TASK: Check every line of the entries below for the word "down". Then give the number of lines that have it, with nothing added.
■ ■ ■ ■ ■
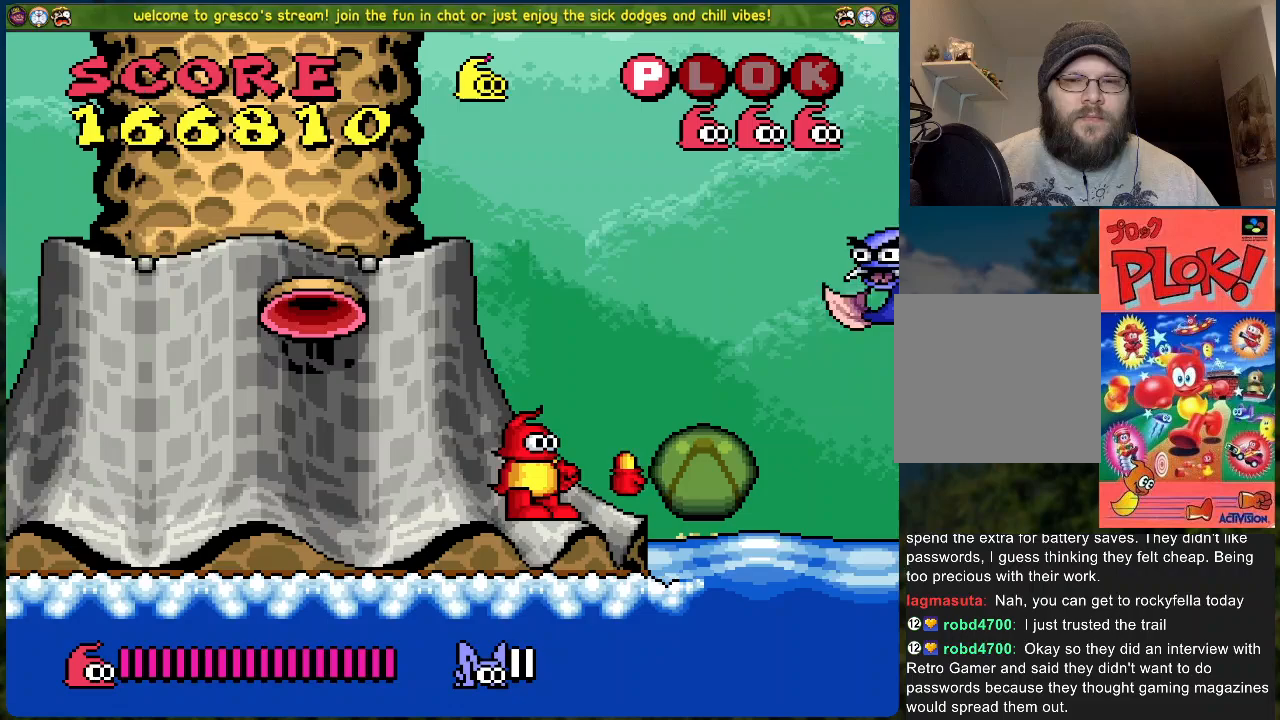
{"buttons": ["A", "DPAD_RIGHT"], "left_stick": "center", "events": [[418, "A", "down"], [468, "DPAD_RIGHT", "down"]]}
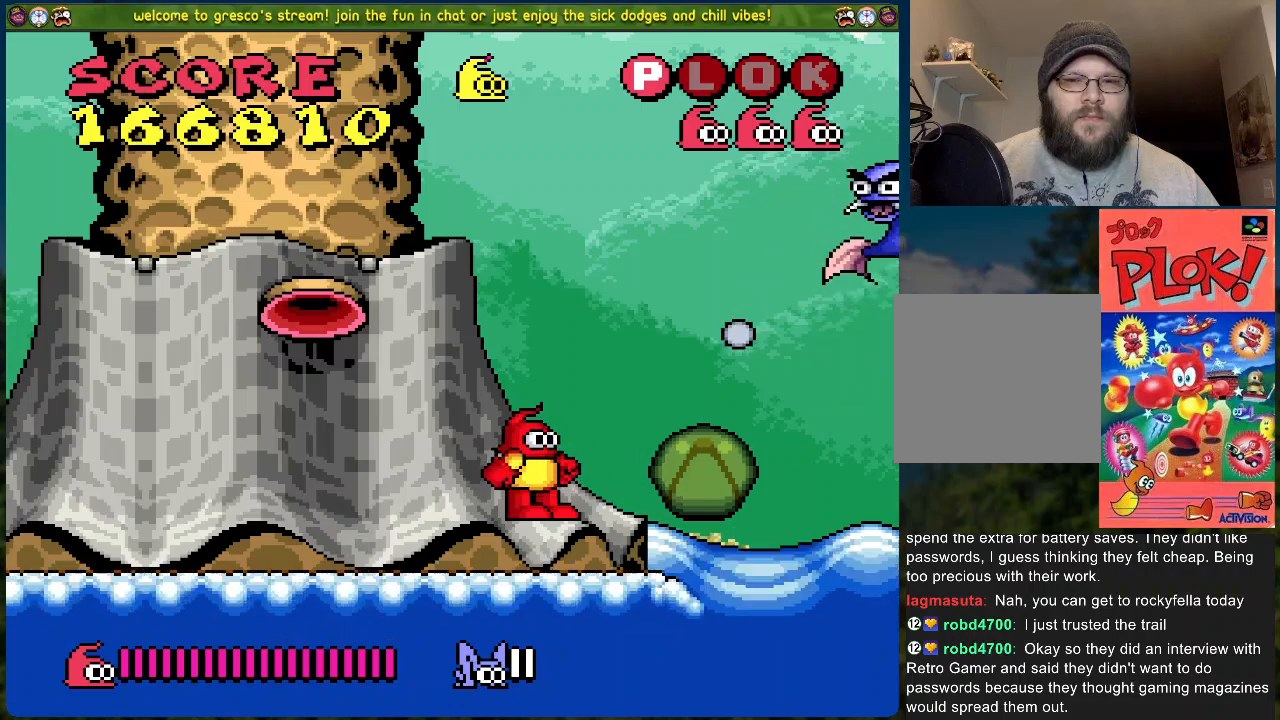
{"buttons": [], "left_stick": "center", "events": [[268, "X", "down"], [301, "DPAD_RIGHT", "up"], [418, "A", "up"], [435, "X", "up"], [452, "DPAD_RIGHT", "down"], [502, "DPAD_RIGHT", "up"]]}
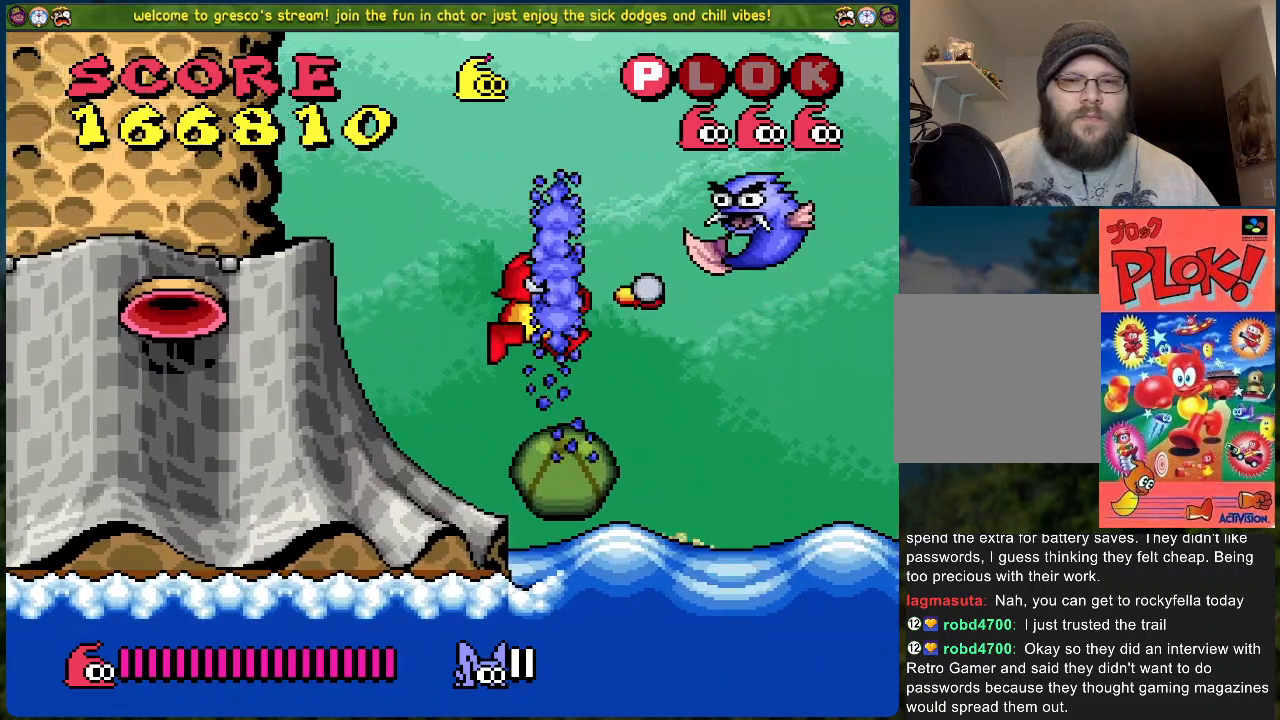
{"buttons": ["A", "X"], "left_stick": "center", "events": [[351, "A", "down"], [468, "X", "down"]]}
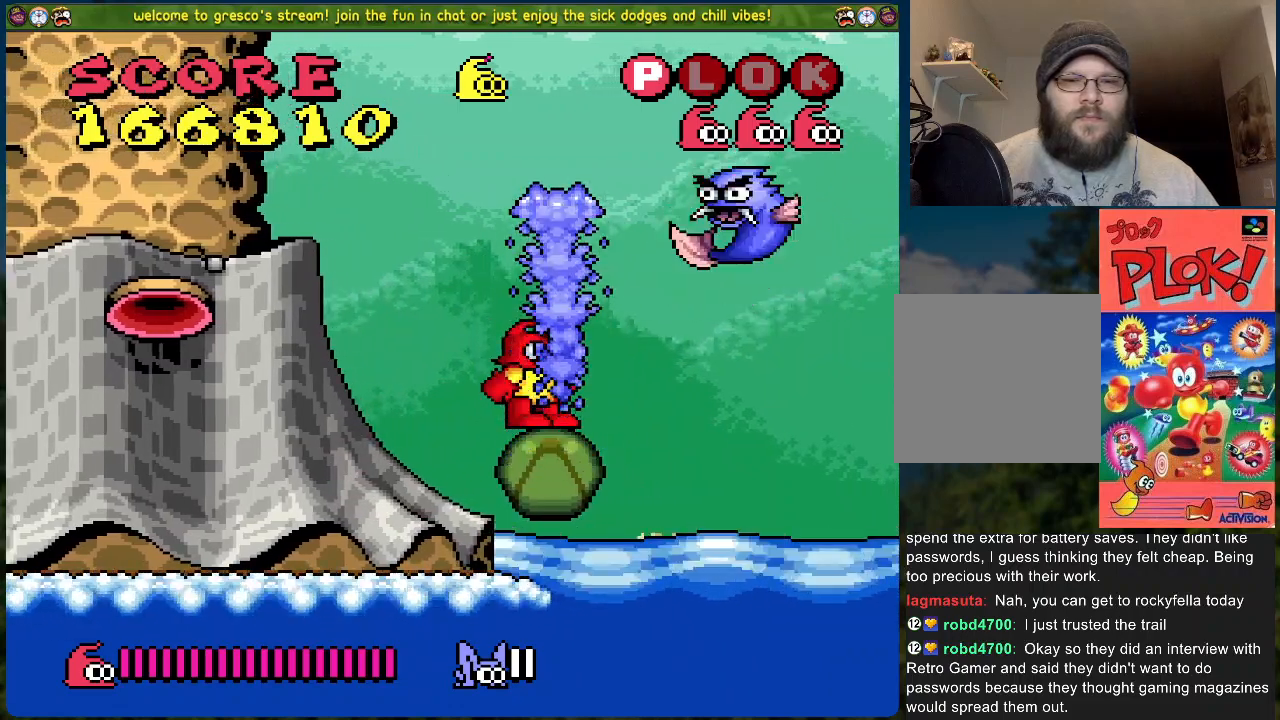
{"buttons": [], "left_stick": "center", "events": [[151, "A", "up"], [184, "X", "up"]]}
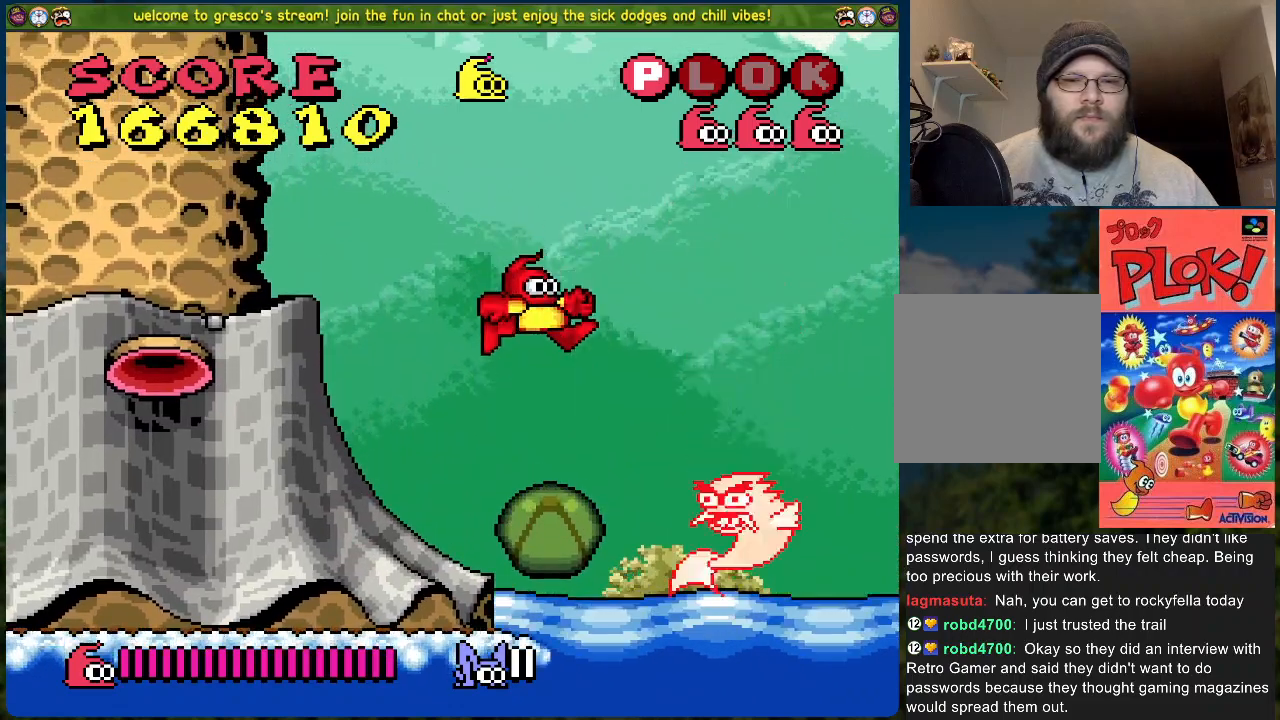
{"buttons": ["B", "DPAD_RIGHT"], "left_stick": "center", "events": [[200, "DPAD_RIGHT", "down"], [267, "B", "down"]]}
■ ■ ■ ■ ■
ANSWER: 4